*** RAW DATA

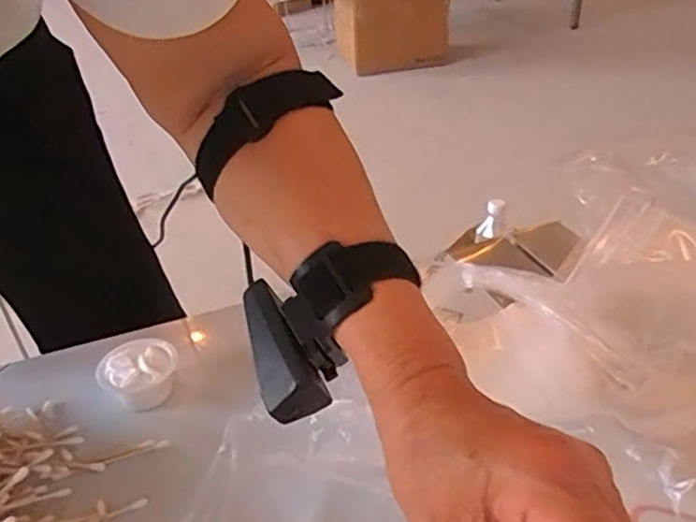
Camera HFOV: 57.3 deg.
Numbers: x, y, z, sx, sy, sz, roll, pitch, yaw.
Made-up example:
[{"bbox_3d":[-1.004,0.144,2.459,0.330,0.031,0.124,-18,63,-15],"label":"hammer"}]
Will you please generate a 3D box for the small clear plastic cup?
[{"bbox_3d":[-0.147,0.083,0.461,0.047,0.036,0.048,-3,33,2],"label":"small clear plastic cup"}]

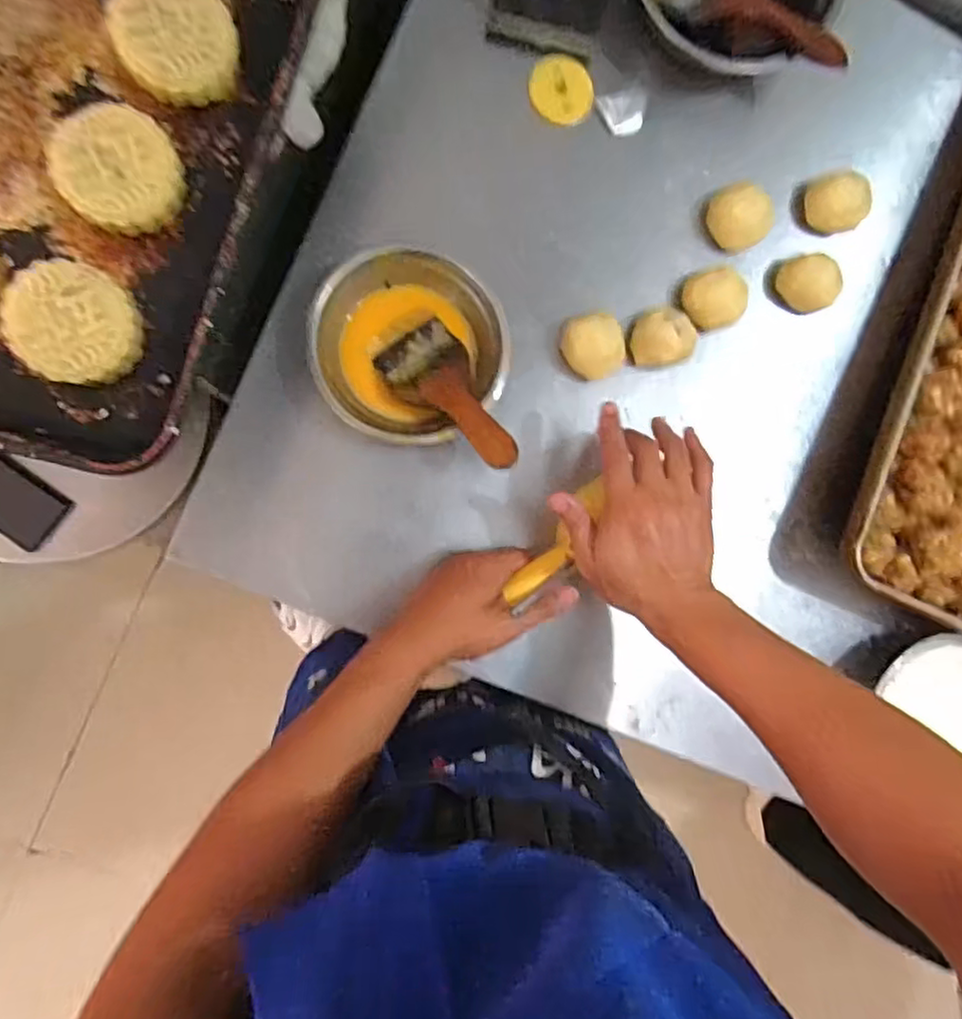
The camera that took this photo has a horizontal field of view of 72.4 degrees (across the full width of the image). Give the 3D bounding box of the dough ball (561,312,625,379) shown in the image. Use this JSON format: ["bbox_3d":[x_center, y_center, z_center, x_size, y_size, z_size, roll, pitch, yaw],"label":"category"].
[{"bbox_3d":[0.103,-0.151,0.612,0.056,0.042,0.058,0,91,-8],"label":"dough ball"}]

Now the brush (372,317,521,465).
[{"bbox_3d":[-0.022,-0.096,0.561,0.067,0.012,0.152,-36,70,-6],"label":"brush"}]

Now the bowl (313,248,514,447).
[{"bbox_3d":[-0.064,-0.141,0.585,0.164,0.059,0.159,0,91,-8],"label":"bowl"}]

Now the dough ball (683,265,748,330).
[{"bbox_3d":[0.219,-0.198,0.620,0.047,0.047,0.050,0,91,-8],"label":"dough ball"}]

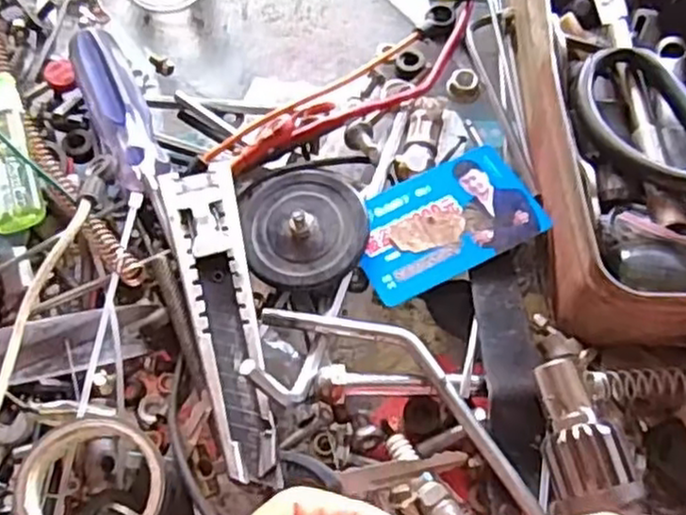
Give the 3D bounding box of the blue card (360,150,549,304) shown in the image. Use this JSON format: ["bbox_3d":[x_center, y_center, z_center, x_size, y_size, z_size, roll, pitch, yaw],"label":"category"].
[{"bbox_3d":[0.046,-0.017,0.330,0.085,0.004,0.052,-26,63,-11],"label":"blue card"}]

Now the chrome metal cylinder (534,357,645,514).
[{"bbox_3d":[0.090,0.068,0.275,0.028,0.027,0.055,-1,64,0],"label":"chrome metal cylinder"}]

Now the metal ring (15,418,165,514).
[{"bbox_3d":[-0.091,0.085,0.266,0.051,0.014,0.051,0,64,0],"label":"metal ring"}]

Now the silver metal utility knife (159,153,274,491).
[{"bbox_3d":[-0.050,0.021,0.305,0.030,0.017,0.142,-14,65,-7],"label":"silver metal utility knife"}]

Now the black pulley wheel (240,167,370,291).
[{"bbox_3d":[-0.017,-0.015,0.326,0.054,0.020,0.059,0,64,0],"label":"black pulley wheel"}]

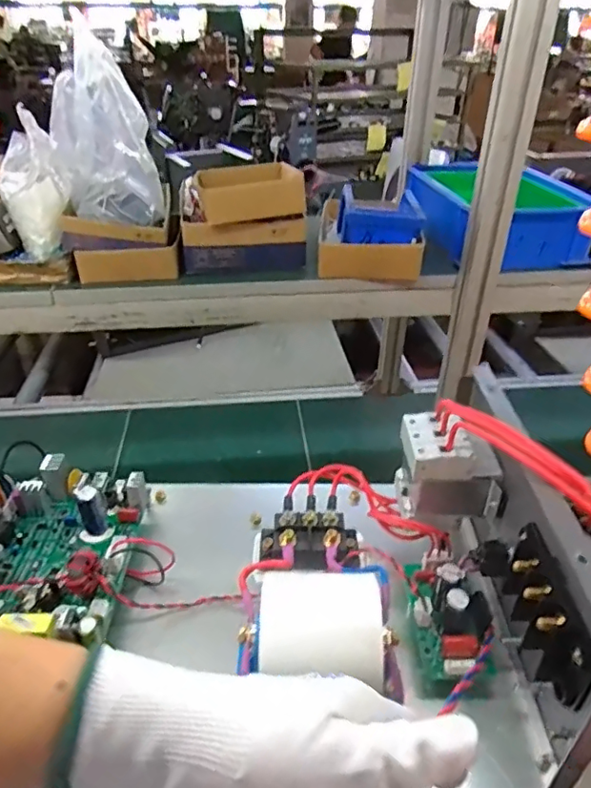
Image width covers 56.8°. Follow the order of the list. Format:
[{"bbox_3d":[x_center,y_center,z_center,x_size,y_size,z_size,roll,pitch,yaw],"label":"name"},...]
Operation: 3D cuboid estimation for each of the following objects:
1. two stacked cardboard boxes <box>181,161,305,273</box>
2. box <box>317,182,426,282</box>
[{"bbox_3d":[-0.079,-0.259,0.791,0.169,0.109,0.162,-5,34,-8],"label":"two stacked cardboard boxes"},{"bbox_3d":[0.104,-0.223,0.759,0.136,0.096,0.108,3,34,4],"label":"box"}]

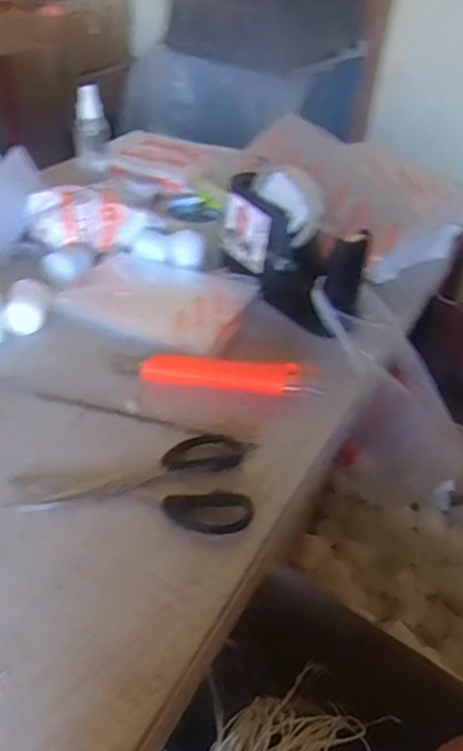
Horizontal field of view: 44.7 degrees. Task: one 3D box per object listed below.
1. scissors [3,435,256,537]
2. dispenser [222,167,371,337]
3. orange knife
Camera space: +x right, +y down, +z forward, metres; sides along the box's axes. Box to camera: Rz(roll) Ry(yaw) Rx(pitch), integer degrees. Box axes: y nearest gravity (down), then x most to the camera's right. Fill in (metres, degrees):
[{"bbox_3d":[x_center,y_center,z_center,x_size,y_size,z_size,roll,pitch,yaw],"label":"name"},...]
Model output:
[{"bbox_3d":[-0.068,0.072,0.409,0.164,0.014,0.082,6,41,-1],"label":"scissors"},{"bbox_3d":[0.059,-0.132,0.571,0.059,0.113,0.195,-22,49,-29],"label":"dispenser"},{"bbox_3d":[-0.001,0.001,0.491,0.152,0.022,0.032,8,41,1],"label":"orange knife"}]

******

▶ _WHAT THE TASK REQUIRES_
Take the line that holds "Give the 3D bounding box of the blue" as the start and the last line of the data as the end. Copy only those lines exactly, both ends included, except the pictures.

▶ _RESPONSE TO THE EXERCISE_
Give the 3D bounding box of the blue card (360,150,549,304) shown in the image. Use this JSON format: ["bbox_3d":[x_center, y_center, z_center, x_size, y_size, z_size, roll, pitch, yaw],"label":"category"].
[{"bbox_3d":[0.046,-0.017,0.330,0.085,0.004,0.052,-26,63,-11],"label":"blue card"}]

Now the chrome metal cylinder (534,357,645,514).
[{"bbox_3d":[0.090,0.068,0.275,0.028,0.027,0.055,-1,64,0],"label":"chrome metal cylinder"}]

Now the metal ring (15,418,165,514).
[{"bbox_3d":[-0.091,0.085,0.266,0.051,0.014,0.051,0,64,0],"label":"metal ring"}]

Now the silver metal utility knife (159,153,274,491).
[{"bbox_3d":[-0.050,0.021,0.305,0.030,0.017,0.142,-14,65,-7],"label":"silver metal utility knife"}]

Now the black pulley wheel (240,167,370,291).
[{"bbox_3d":[-0.017,-0.015,0.326,0.054,0.020,0.059,0,64,0],"label":"black pulley wheel"}]

Image width covers 56.8°. Follow the order of the list. Format:
[{"bbox_3d":[x_center,y_center,z_center,x_size,y_size,z_size,roll,pitch,yaw],"label":"name"},...]
Operation: 3D cuboid estimation for each of the following objects:
1. two stacked cardboard boxes <box>181,161,305,273</box>
2. box <box>317,182,426,282</box>
[{"bbox_3d":[-0.079,-0.259,0.791,0.169,0.109,0.162,-5,34,-8],"label":"two stacked cardboard boxes"},{"bbox_3d":[0.104,-0.223,0.759,0.136,0.096,0.108,3,34,4],"label":"box"}]

Horizontal field of view: 44.7 degrees. Task: one 3D box per object listed below.
1. scissors [3,435,256,537]
2. dispenser [222,167,371,337]
3. orange knife
Camera space: +x right, +y down, +z forward, metres; sides along the box's axes. Box to camera: Rz(roll) Ry(yaw) Rx(pitch), integer degrees. Box axes: y nearest gravity (down), then x most to the camera's right. Fill in (metres, degrees):
[{"bbox_3d":[x_center,y_center,z_center,x_size,y_size,z_size,roll,pitch,yaw],"label":"name"},...]
Model output:
[{"bbox_3d":[-0.068,0.072,0.409,0.164,0.014,0.082,6,41,-1],"label":"scissors"},{"bbox_3d":[0.059,-0.132,0.571,0.059,0.113,0.195,-22,49,-29],"label":"dispenser"},{"bbox_3d":[-0.001,0.001,0.491,0.152,0.022,0.032,8,41,1],"label":"orange knife"}]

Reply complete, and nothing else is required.